Em consulta com uma nutricionista em ambulatório de atenção básica, paciente do sexo masculino, sedentário, com vinte e três anos de idade, estatura de 1,75 cm e peso atual de 105 kg, apresenta, em exames laboratoriais, glicemia de jejum de 115 e hemoglobina glicada de 5,9. No referido ambulatório, a nutricionista conta com fita métrica e balança. Acerca desse quadro clínico hipotético, assinale a opção correta.
- A)Se o IMC do indivíduo em questão for calculado, o resultado corresponderá ao quadro de obesidade de classe III.
Errada: o IMC do paciente é cerca de 34,3 kg/m2, o que indica obesidade grau I, e não obesidade classe III.
- B)A hemoglobina glicada mede a quantidade de açúcar no sangue nos últimos seis meses. No quadro clínico em apreço, por apresentar hemoglobina glicada de 5,9, o indivíduo encontra-se diabético.
Errada: a hemoglobina glicada reflete aproximadamente os últimos 2 a 3 meses e 5,9% não define diabetes.
- C)Procedimento não invasivo e de baixo custo, a determinação do IMC do paciente em questão pode ser realizada mediante o uso dos instrumentos enumerados no quadro clínico em apreço.
Certa: peso e altura permitem calcular o IMC, que é uma medida antropométrica simples, não invasiva e de baixo custo.
- D)No quadro clínico considerado, conforme os dados apresentados, é correto concluir que o paciente consome uma dieta há longo tempo com menos que 2.200 calorias/dia em média (cálculo feito utilizando-se a equação de Harris-Benedict).

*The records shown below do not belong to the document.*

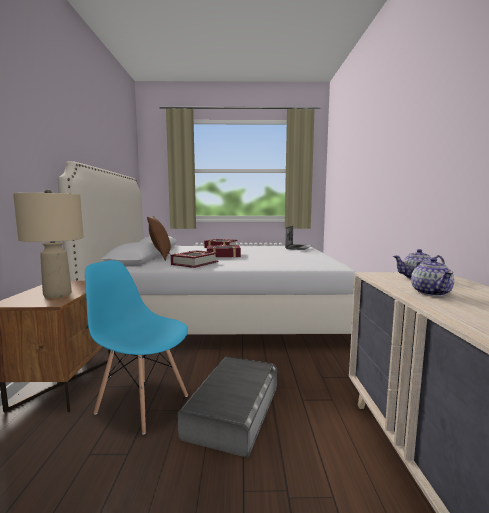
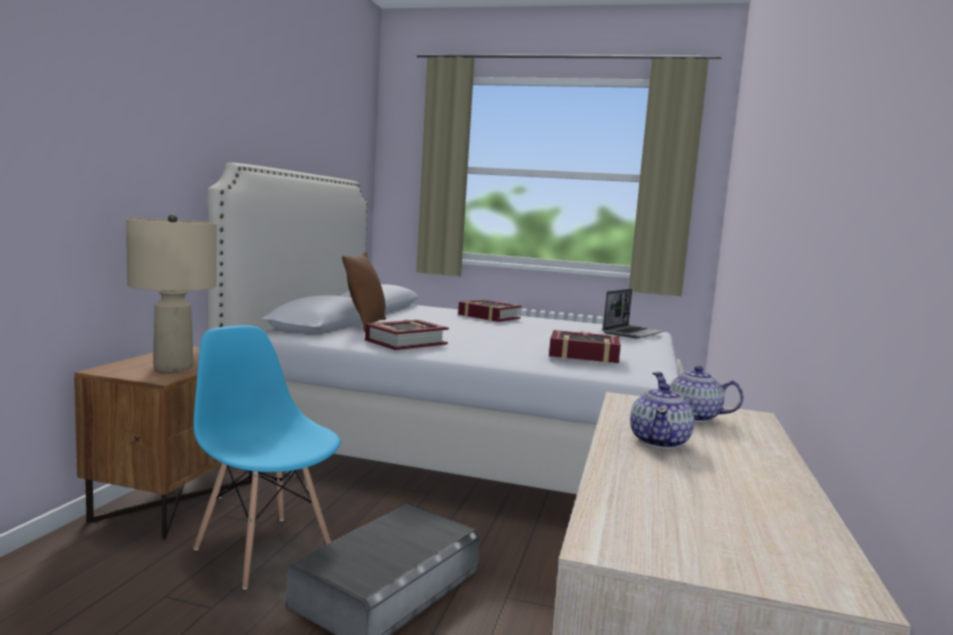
camera: 15 degrees right, 0 degrees up
book [207,245,241,258] -> book moved to [549,330,621,363]

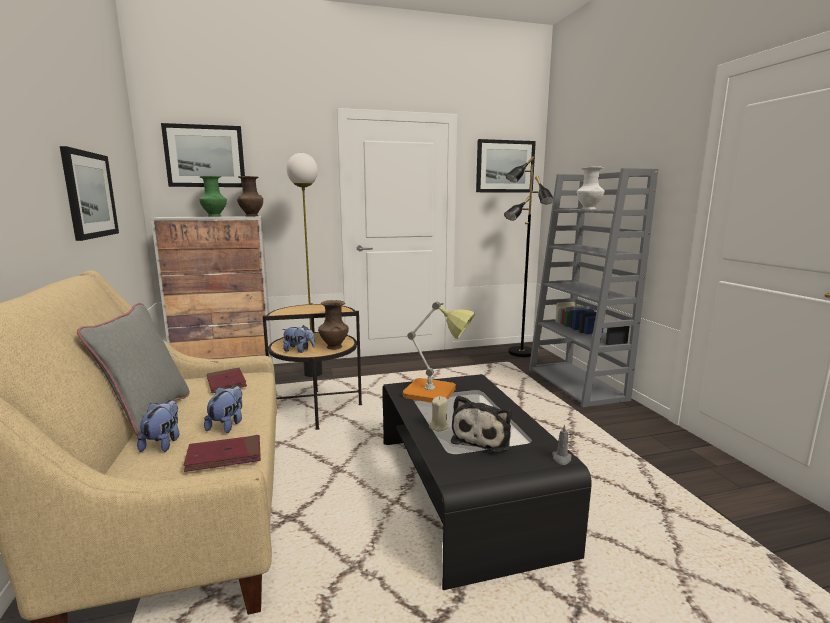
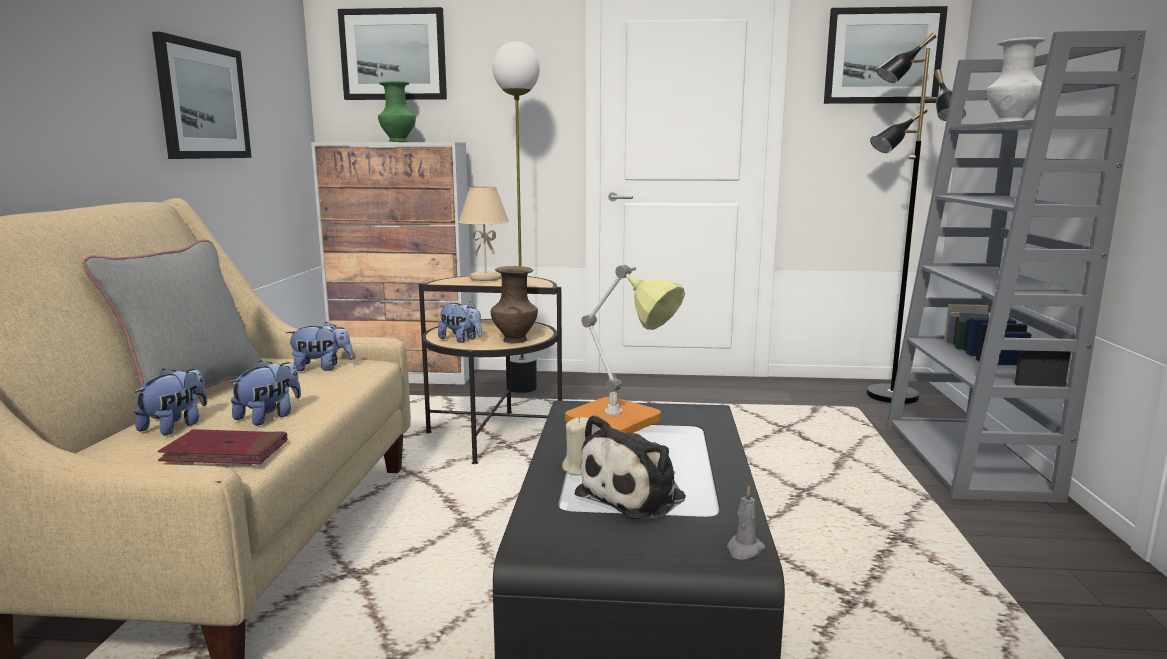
camera: 20 degrees right, 0 degrees up
red book [207,368,247,393] -> plush toy [286,322,354,371]
brown vase [237,176,263,216] -> none
none -> beige table lamp [459,187,509,281]

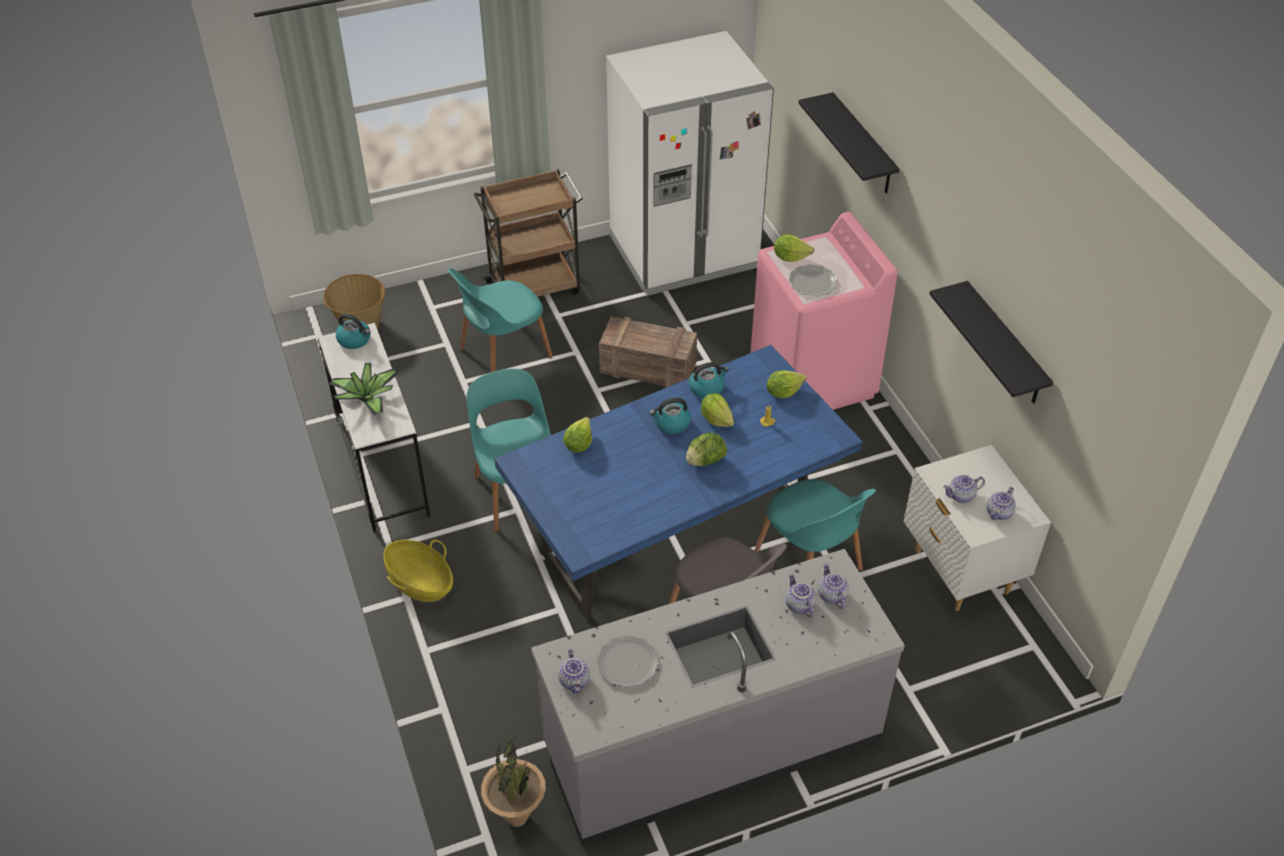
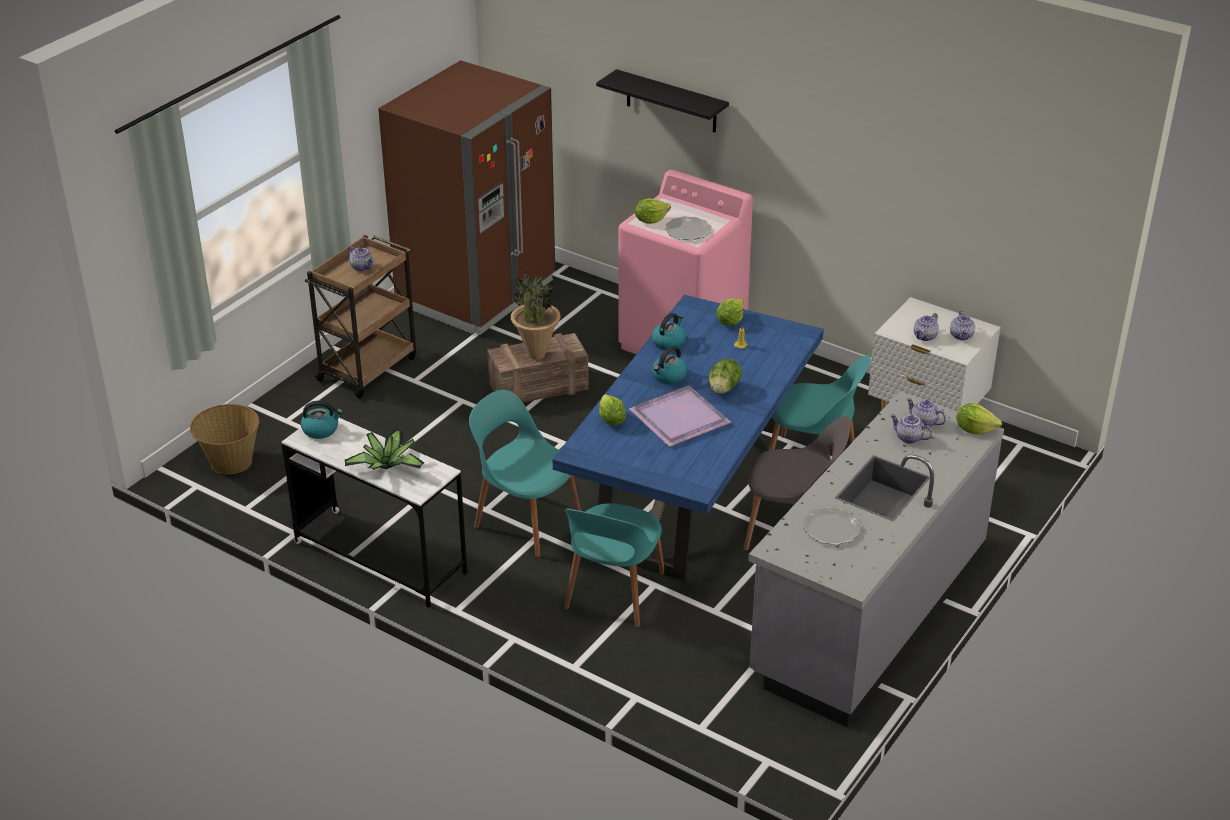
camera: 35 degrees left, 10 degrees down
basket [384,540,453,602] -> none
turquoise chair [448,268,553,372] -> turquoise chair moved to [564,504,664,627]
potted plant [481,737,546,827] -> potted plant moved to [511,270,561,360]
teapot [558,648,590,694] -> teapot moved to [348,246,373,271]
white fridge [606,31,774,296] -> brown fridge [378,60,555,335]
lettuce [701,393,734,427] -> lettuce moved to [957,403,1002,434]
black shelf [929,281,1053,404] -> none
none -> purple tray [629,385,732,447]

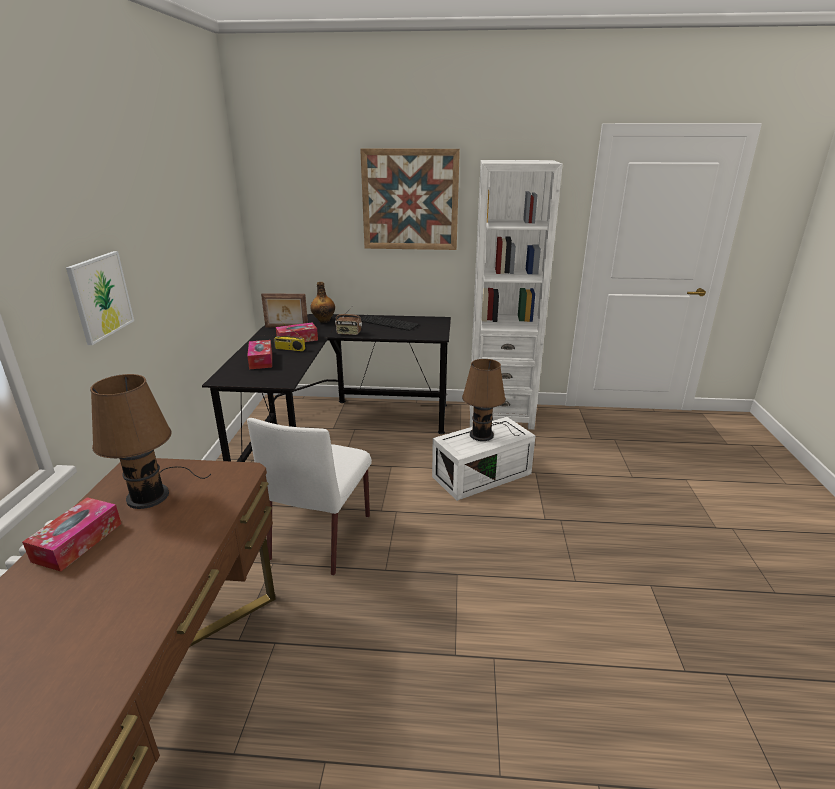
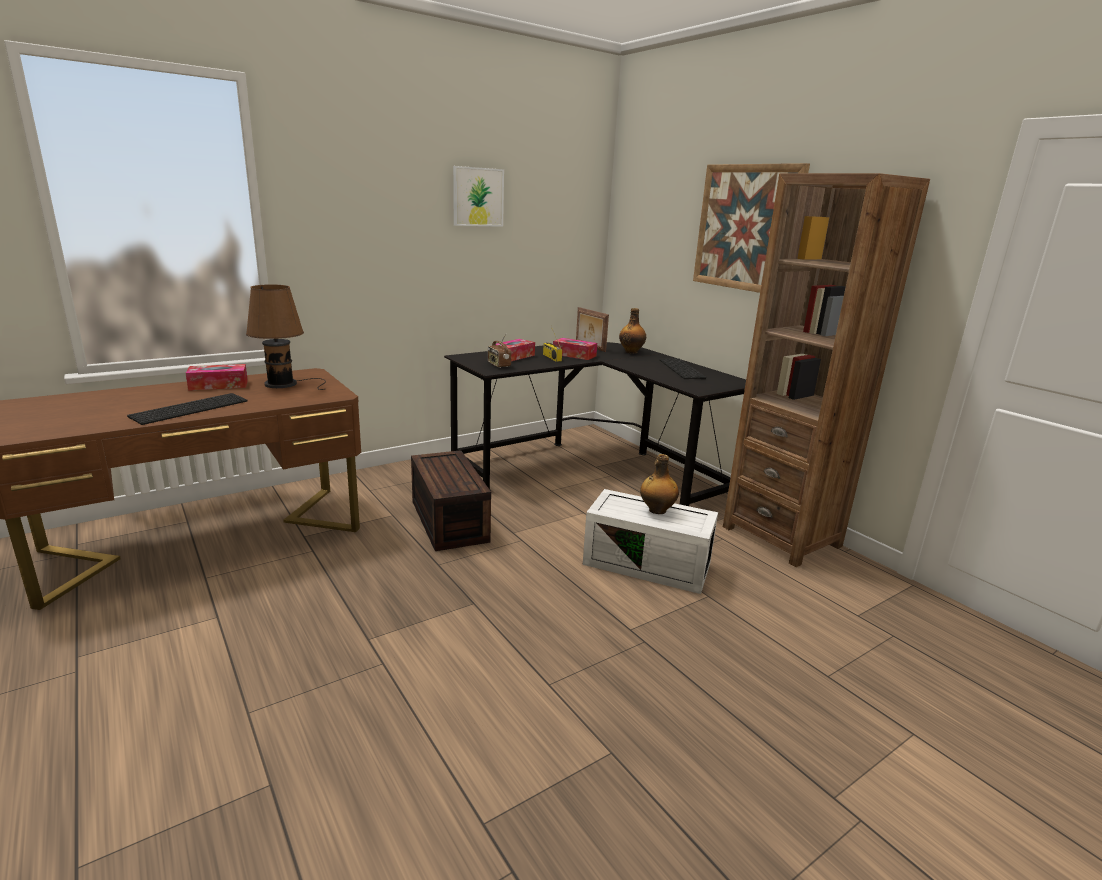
camera: 50 degrees right, 5 degrees down
picture [66,251,134,345] -> picture moved to [453,166,504,227]
white chair [247,418,372,575] -> brown storage box [411,450,491,551]
radio [335,307,362,335] -> radio moved to [488,334,511,368]
brown table lamp [462,359,521,441] -> bottle [640,454,679,514]
white bookcase [470,160,563,429] -> brown bookcase [723,173,930,567]
none -> keyboard [127,393,248,425]

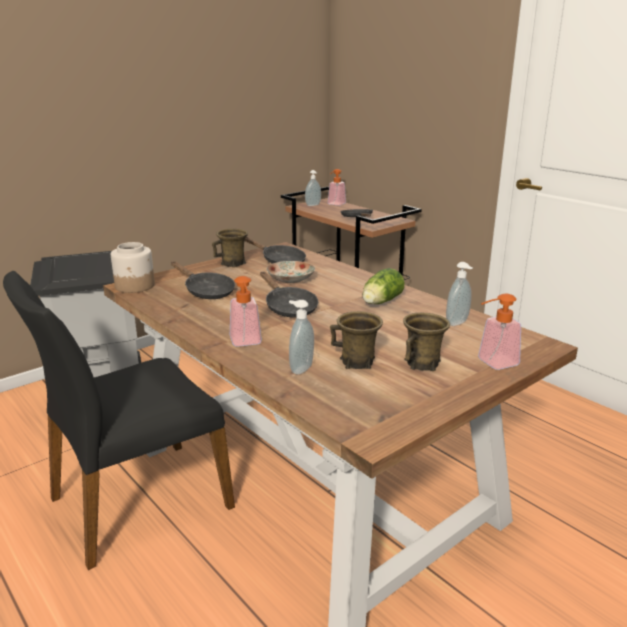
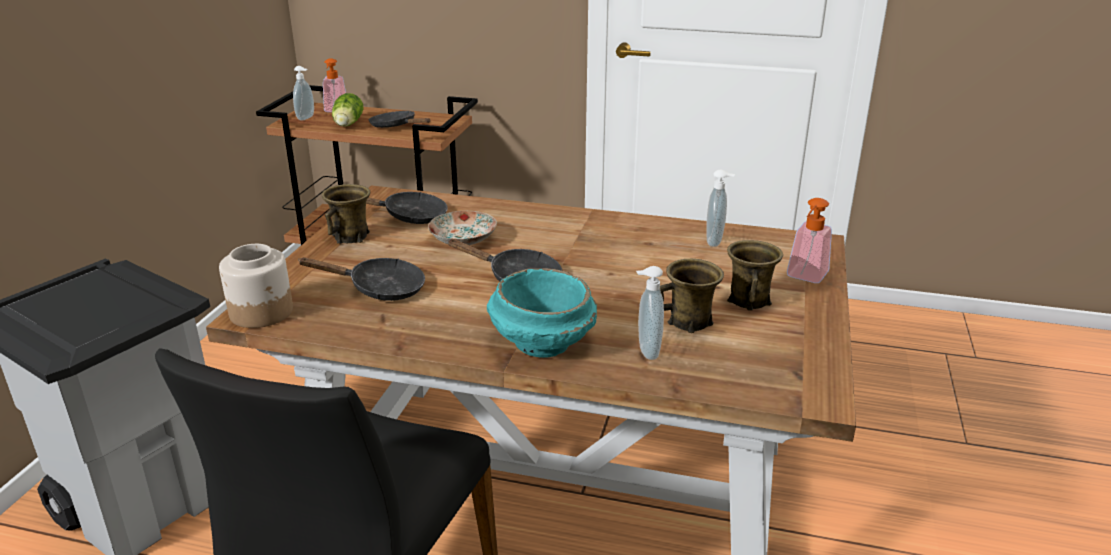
camera: 35 degrees left, 5 degrees up
soap dispenser [230,276,262,347] -> turquoise bowl [487,268,597,358]
lettuce [362,268,404,304] -> lettuce moved to [332,93,364,127]

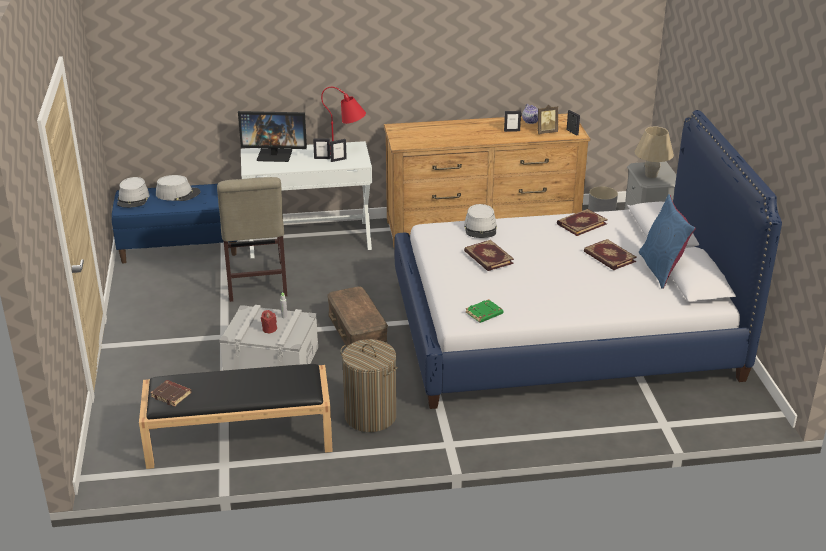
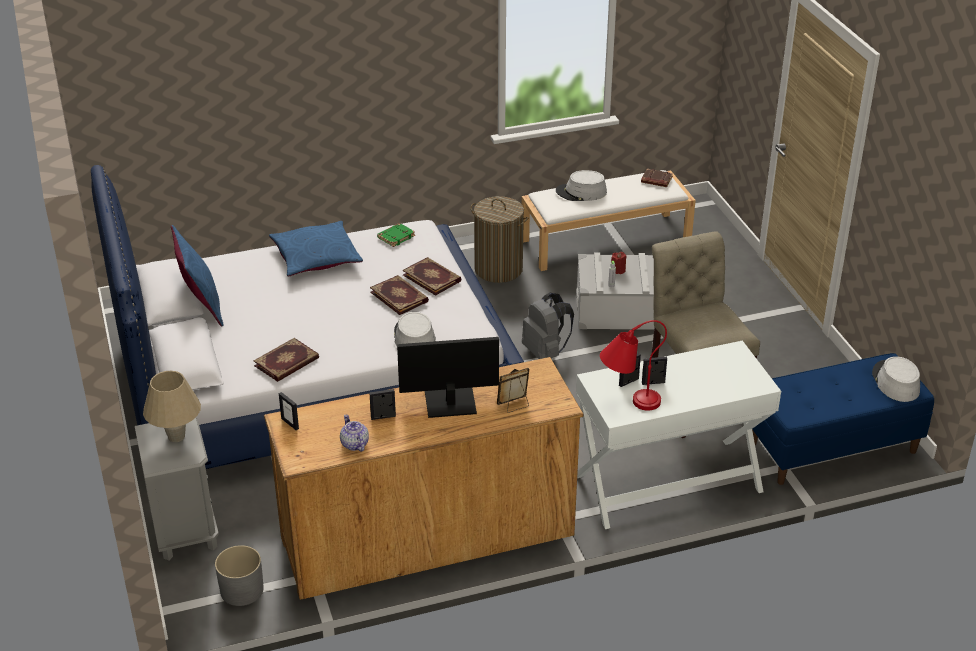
camera: 170 degrees right, 5 degrees up
black bench [139,364,333,469] -> white bench [521,170,696,271]
grey hat [156,175,201,201] -> grey hat moved to [556,170,607,201]
monitor [238,111,307,162] -> monitor moved to [397,337,499,418]
brown storage box [327,286,388,347] -> grey backpack [522,293,574,359]
picture frame [537,105,558,134] -> picture frame moved to [497,368,529,413]
book [584,239,637,270] -> book moved to [402,257,461,296]
none -> blue pillow [269,221,363,276]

Errada: não é possível concluir ingestão crônica abaixo de 2.200 kcal/dia apenas com esses dados, e a equação de Harris-Benedict não serve para fazer essa afirmação isoladamente.
- E)No quadro clínico em apreço, com os equipamentos disponíveis, a nutricionista não tem como determinar a circunferência abdominal do paciente para avaliar risco de doenças cardíacas.
Errada: com a fita métrica, a nutricionista consegue medir a circunferência abdominal para avaliar risco cardiometabólico.
Gabarito: C
Nesta questão, o ponto central é saber o que dá para avaliar com os instrumentos que a nutricionista tem em mãos. Com uma balança e uma fita métrica, ela consegue medir peso, altura e circunferências, incluindo a circunferência abdominal. Isso já permite calcular o IMC e também estimar risco cardiometabólico por meio da medida da cintura. Em ambulatório de atenção básica, esse tipo de avaliação antropométrica é simples, rápida e muito útil. Fazendo a conta do IMC, temos 105 kg dividido por 1,75 x 1,75, o que resulta em cerca de 34,3 kg/m2. Isso corresponde a obesidade grau I, e não obesidade mórbida. A questão testa justamente se voce sabe diferenciar os parâmetros clínicos e os instrumentos necessários para obtê-los. Também vale lembrar que a hemoglobina glicada não mostra a glicemia dos últimos seis meses, mas sim uma média aproximada dos últimos 2 a 3 meses. E o valor de 5,9% não fecha diagnóstico de diabetes, ficando mais compatível com faixa de risco aumentado/prediabetes, dependendo do critério adotado. Já a glicemia de jejum de 115 mg/dL também aponta alteração da glicemia de jejum, não diabetes fechado. Por isso, a alternativa correta é a C: o IMC é um procedimento não invasivo, de baixo custo, e pode ser calculado com peso e altura, instrumentos que a nutricionista tem no consultório. Em dietoterapia e avaliação nutricional, esse é um clássico de prova: a banca mistura conceito, cálculo e interpretação para ver se voce não cai no susto.